Capital allowances. Land and intangible assets, such as goodwill, are not depreciable for tax purposes. Other fixed assets may be depreciated using the straight-line method at rates specified by the tax law. The following are the straight-line depreciation rates for major categories of assets.

Asset Rate (%)
Buildings 5 to 20
Plant and machinery, and transportation equipment 5 to 100
Office equipment 10 to 15

Relief for losses. In general, companies may carry forward net operating losses for three years. However, companies operating in the hydrocarbon sector may carry forward net operating losses for five years. Losses attributable to depreciation may be carried forward indefinitely. Losses may not be carried back.

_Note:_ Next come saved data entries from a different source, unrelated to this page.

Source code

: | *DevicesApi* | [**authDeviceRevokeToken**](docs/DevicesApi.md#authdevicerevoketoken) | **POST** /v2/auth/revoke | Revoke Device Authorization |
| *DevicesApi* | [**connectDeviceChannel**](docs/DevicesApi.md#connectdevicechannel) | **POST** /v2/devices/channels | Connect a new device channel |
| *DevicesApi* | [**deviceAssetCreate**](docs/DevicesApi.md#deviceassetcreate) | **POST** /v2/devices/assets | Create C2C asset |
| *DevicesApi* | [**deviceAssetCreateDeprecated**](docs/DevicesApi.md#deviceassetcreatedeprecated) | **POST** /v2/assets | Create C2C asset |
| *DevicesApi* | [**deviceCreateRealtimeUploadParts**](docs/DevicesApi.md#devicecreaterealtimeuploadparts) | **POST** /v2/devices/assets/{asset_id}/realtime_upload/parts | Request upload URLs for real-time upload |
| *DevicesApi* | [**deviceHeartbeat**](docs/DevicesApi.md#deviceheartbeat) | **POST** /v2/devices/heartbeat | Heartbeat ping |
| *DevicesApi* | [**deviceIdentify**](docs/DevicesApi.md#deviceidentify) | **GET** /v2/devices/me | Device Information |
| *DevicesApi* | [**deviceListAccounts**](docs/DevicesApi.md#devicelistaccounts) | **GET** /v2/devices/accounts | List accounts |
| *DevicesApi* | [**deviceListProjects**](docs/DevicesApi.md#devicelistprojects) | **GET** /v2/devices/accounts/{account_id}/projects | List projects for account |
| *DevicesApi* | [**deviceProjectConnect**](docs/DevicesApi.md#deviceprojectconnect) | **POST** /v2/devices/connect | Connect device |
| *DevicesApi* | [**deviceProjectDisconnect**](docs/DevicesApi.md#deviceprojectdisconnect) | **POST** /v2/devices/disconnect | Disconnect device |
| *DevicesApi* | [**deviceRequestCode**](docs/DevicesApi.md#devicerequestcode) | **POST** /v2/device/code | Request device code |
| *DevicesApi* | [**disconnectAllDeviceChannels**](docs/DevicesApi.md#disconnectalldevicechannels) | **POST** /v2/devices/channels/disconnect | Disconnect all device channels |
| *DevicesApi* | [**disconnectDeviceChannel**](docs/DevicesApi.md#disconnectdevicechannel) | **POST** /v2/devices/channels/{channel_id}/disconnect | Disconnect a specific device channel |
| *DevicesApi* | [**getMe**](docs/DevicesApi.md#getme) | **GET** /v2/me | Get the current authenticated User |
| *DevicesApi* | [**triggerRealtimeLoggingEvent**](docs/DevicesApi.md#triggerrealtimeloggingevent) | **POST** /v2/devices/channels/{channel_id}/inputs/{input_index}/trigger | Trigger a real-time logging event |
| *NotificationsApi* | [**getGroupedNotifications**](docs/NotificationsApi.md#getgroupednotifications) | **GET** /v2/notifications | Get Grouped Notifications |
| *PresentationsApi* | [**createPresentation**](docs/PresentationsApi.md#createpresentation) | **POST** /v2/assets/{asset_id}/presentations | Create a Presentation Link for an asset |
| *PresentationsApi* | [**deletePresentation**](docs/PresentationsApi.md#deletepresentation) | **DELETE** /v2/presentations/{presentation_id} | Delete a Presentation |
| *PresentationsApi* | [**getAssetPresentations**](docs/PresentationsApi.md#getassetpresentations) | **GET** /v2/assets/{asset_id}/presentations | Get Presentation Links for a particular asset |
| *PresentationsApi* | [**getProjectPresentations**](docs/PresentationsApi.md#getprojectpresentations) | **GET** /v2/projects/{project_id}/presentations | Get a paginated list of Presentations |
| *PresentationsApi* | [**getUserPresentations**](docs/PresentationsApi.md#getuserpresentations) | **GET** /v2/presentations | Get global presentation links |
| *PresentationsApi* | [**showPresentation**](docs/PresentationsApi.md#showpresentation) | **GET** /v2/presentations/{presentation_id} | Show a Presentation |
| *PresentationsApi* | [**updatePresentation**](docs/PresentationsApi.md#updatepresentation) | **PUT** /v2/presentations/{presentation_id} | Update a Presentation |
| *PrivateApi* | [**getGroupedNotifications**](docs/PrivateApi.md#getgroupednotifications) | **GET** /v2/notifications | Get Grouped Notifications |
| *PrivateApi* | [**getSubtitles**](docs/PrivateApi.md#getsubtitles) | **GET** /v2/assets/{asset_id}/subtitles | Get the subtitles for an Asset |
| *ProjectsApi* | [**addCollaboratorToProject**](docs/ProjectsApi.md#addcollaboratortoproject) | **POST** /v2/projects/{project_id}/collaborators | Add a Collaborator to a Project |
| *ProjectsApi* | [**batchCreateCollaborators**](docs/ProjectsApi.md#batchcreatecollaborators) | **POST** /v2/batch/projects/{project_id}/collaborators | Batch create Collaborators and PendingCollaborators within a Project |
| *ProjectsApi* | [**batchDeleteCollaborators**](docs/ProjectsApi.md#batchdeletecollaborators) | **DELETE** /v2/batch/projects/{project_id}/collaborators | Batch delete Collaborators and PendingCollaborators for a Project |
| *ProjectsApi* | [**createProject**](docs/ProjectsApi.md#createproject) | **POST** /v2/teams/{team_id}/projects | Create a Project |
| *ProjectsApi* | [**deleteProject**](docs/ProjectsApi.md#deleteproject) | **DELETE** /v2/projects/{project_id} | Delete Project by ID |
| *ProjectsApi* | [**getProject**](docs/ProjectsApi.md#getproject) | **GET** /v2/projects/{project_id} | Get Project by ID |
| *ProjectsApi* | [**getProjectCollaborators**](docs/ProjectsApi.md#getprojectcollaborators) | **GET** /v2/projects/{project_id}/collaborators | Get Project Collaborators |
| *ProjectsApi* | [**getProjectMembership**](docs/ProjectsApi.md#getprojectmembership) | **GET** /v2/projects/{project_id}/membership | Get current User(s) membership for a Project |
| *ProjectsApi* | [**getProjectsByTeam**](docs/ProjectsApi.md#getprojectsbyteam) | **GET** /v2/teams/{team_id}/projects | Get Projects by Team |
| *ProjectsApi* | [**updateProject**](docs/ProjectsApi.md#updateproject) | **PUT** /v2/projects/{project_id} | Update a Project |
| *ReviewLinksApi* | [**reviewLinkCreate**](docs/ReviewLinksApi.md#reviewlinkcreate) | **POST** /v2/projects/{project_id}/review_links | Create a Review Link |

Groups of companies. EG law does not allow the filing of con­solidated tax returns or provide any other form of tax relief for groups of companies. However, the OHADA Uniform Act on Accounting Law contains the principle of consolidated financial statements.

Other significant taxes

The following table summarizes other significant taxes.

Nature of tax Rate (%)
Value-added tax; imposed on transactions
performed in EG that are not subject
to the oil and gas sector withholding
tax (see Section A)
General rate 15
Reduced rate 6
Specified products 0
Social security contributions; imposed on salaries; paid by:
Employer 21.5
Employee 4.5
Worker Protection Fund and Professional
Training Fund; imposed on salaries;
paid by
Employer (on gross salary) 1
Employee (on net salary) 0.5

Foreign-exchange controls

The EG currency is the CFA franc BEAC (XAF).

Exchange-control regulations exist in EG for financial transfers in the franc zone which is the monetary zone including France and its former overseas colonies. In the franc zone, transactions from XAF1 million to XAF10 million require a preliminary declaration to the Ministry of Finance. Outside the franc zone, a preliminary authorization from the Ministry of Finance and Budget is required for any transaction exceeding XAF10 million.

Tax treaties

EG has entered into the tax treaty of the former Central African Economic and Customs Union (Union Douanière et Économique de l’Afrique Centrale, or UDEAC).